Some recent contributions to economic literature have highlighted the role of corporate savings decisions by big corporations in devoting their profits to direct investment in capital goods, showing how this role is affected by the features of corporate governance and the forms of competition, but also by the possibilities of holding liquid financial assets bearing high returns. However, some of these analyses, while by and large plausible at the firm level, show a fallacy of composition when transposed to the macroeconomic level to explain the effects of financialisation on real aggregate investment.

Starting from a critical analysis of both mainstream and heterodox contributions on this topic, the paper proposes an analytical framework in which  the growing financialisation of big corporations, interacting with financial globalization, which creates new ways to access the high profits produced in the emerging markets, and growing liquidity holdings, closely connected to both growing uncertainty on very competitive worldwide markets and financial speculation, can  play a major role in timing the rhythms of real investment, at least in a part of the world economic system.  In fact, in open economies, the differences in average profitability between different countries can reduce capital sources for real investment in one country by means of capital transfers, in direct but also financial forms, towards other countries.

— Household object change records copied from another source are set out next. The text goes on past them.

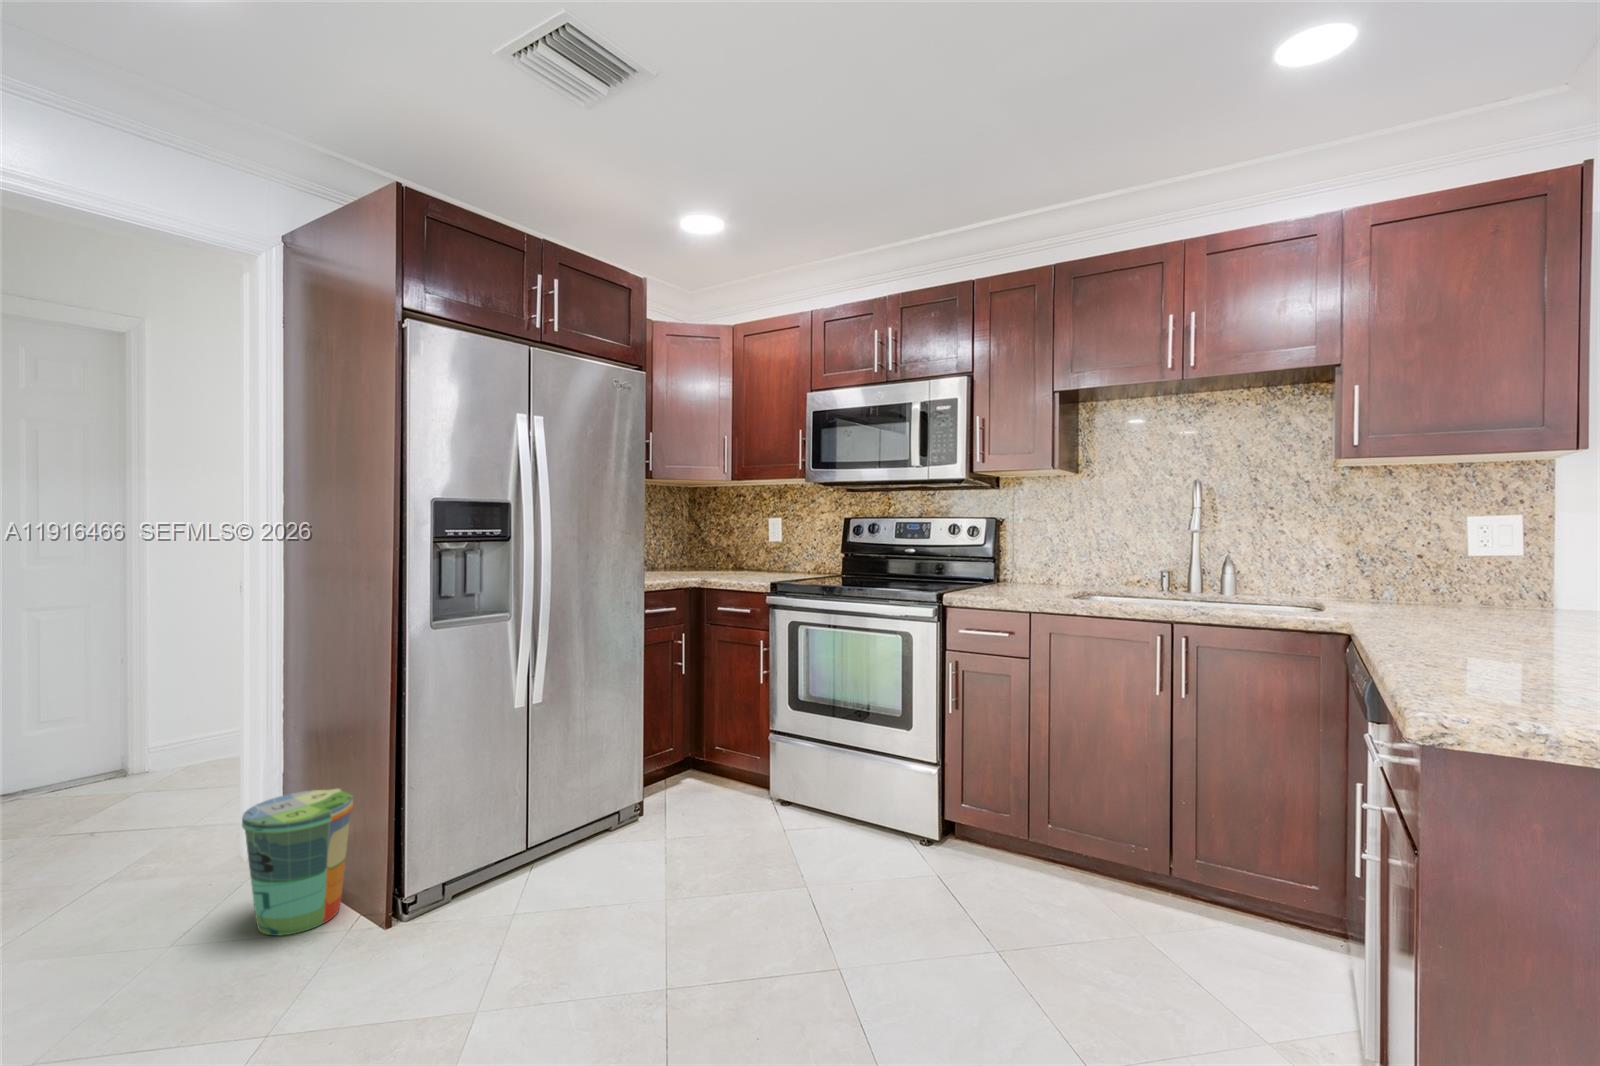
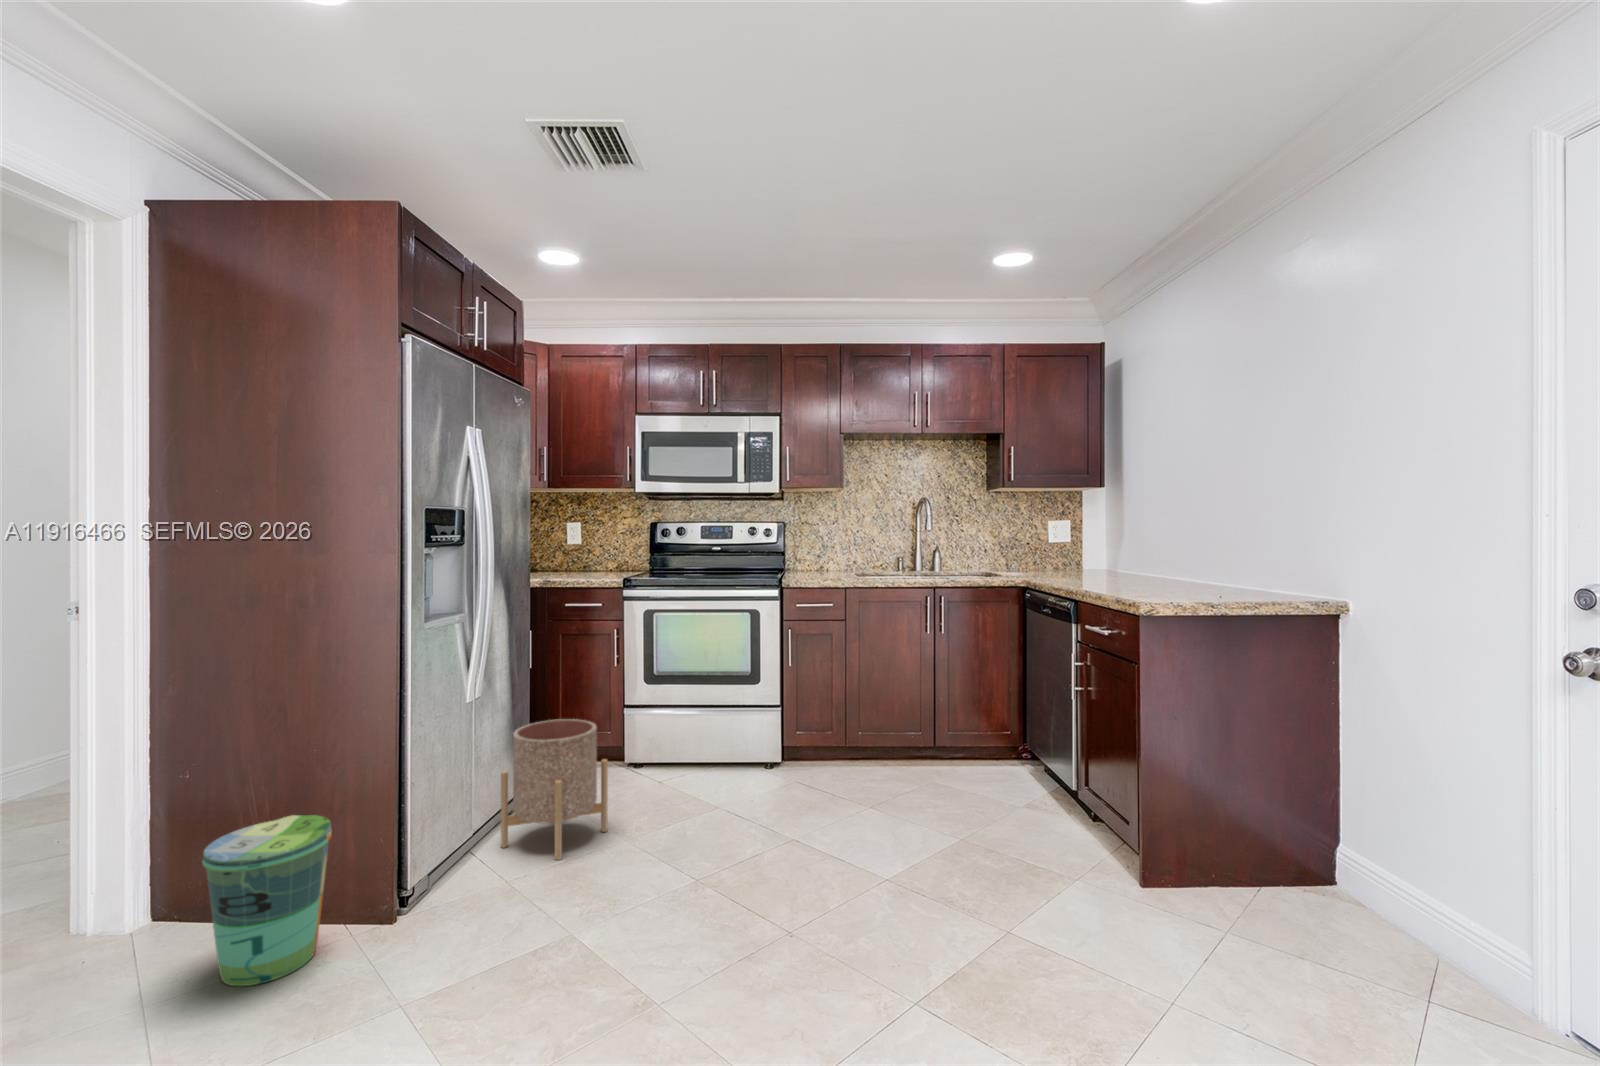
planter: none [563,736,666,893] -> present [501,719,608,860]

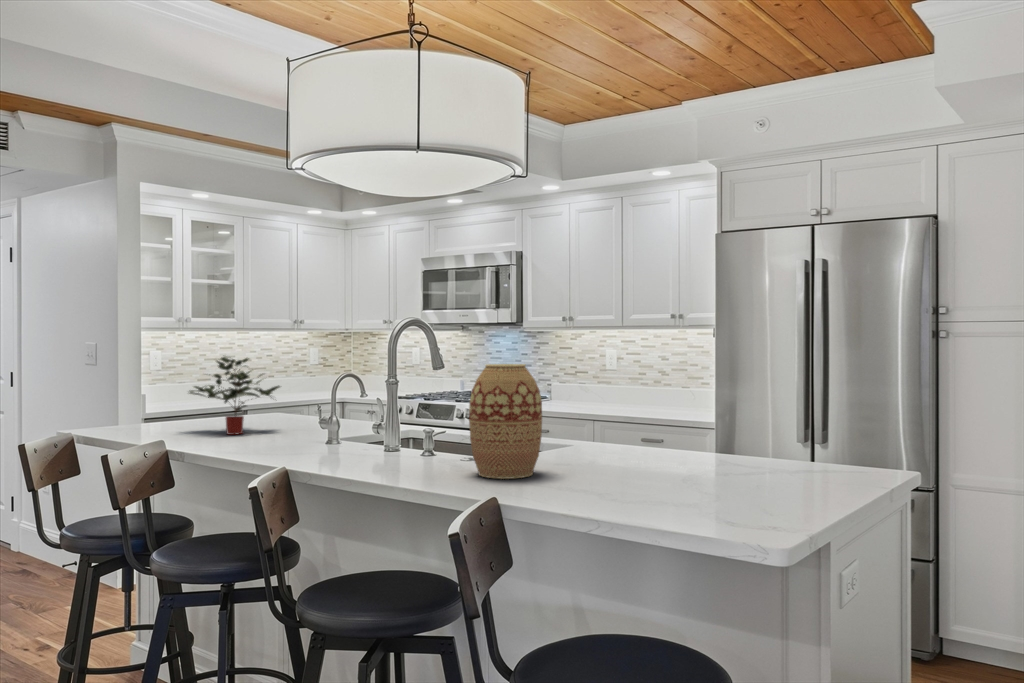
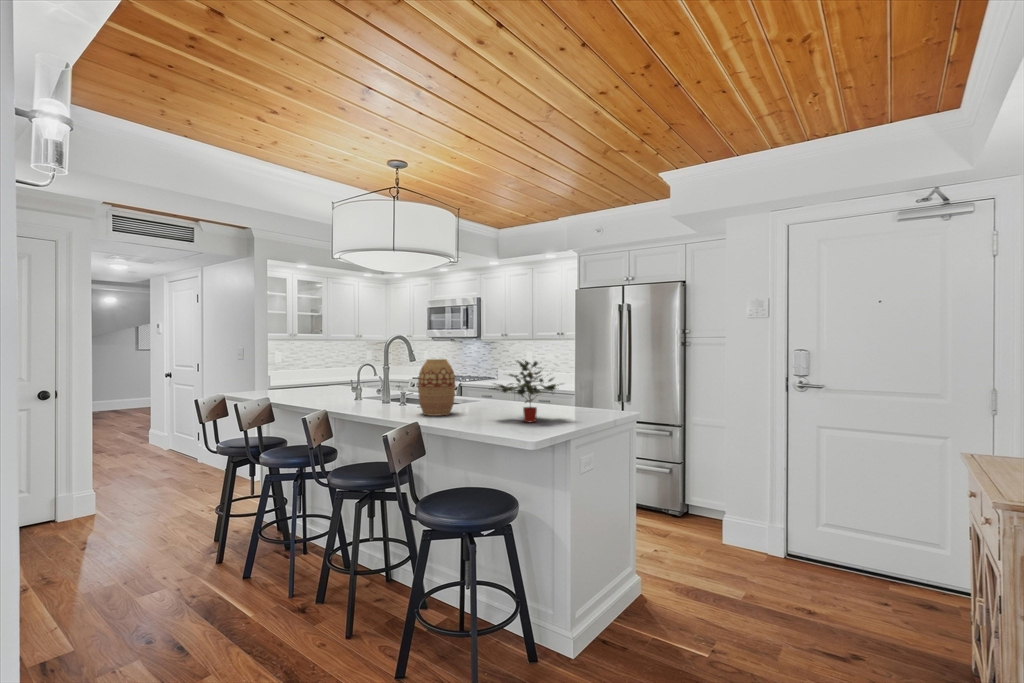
potted plant: present [190,356,280,435] -> present [491,360,559,422]

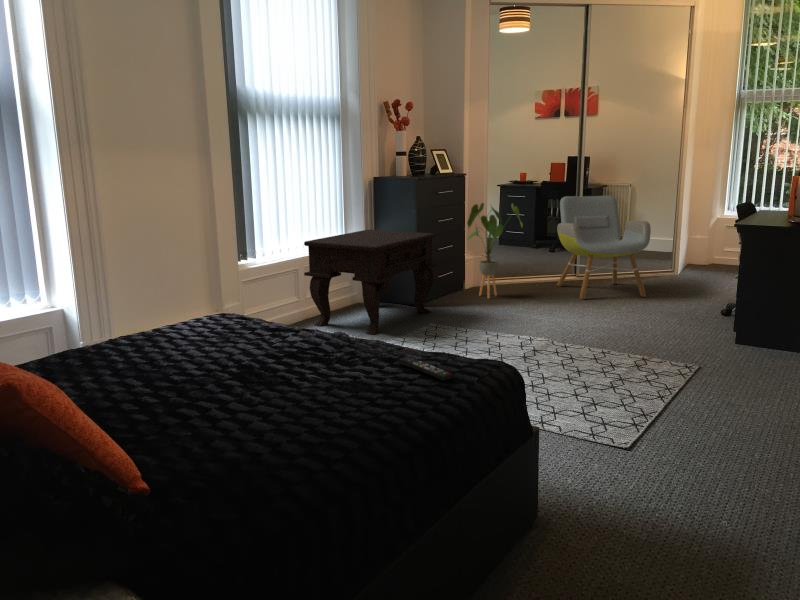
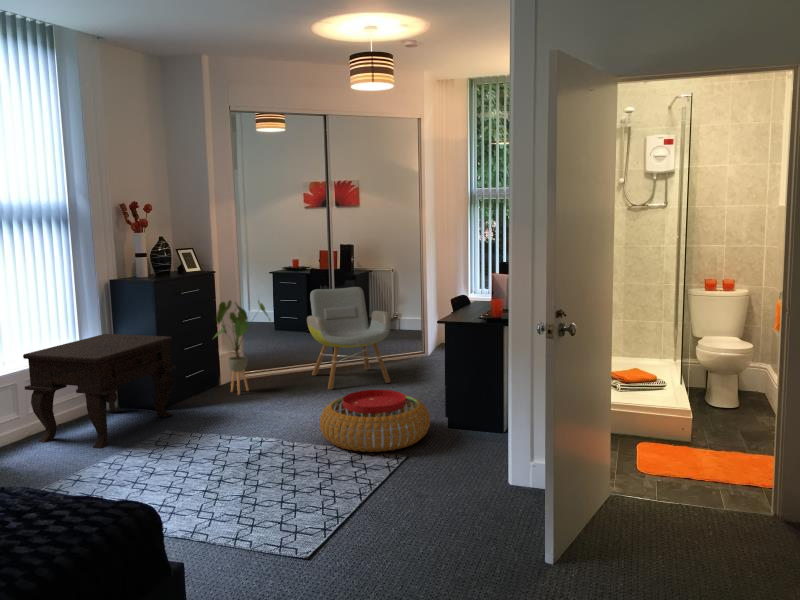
pouf: none [592,296,719,359] -> present [320,390,430,452]
remote control: present [398,357,453,381] -> none [39,503,85,529]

Moreover, the paper shows how, beside the rates of return, the liquidity degree of the assets can also be a very important determinant in portfolio choices by corporations, in close connection with business fluctuations. Thus, portfolio choices by corporations also and indeed above all depend on the uncertainty degree of their economic environment, which can induce hoarding phenomena which are, ultimately, the real prime mover of decreasing aggregate investment.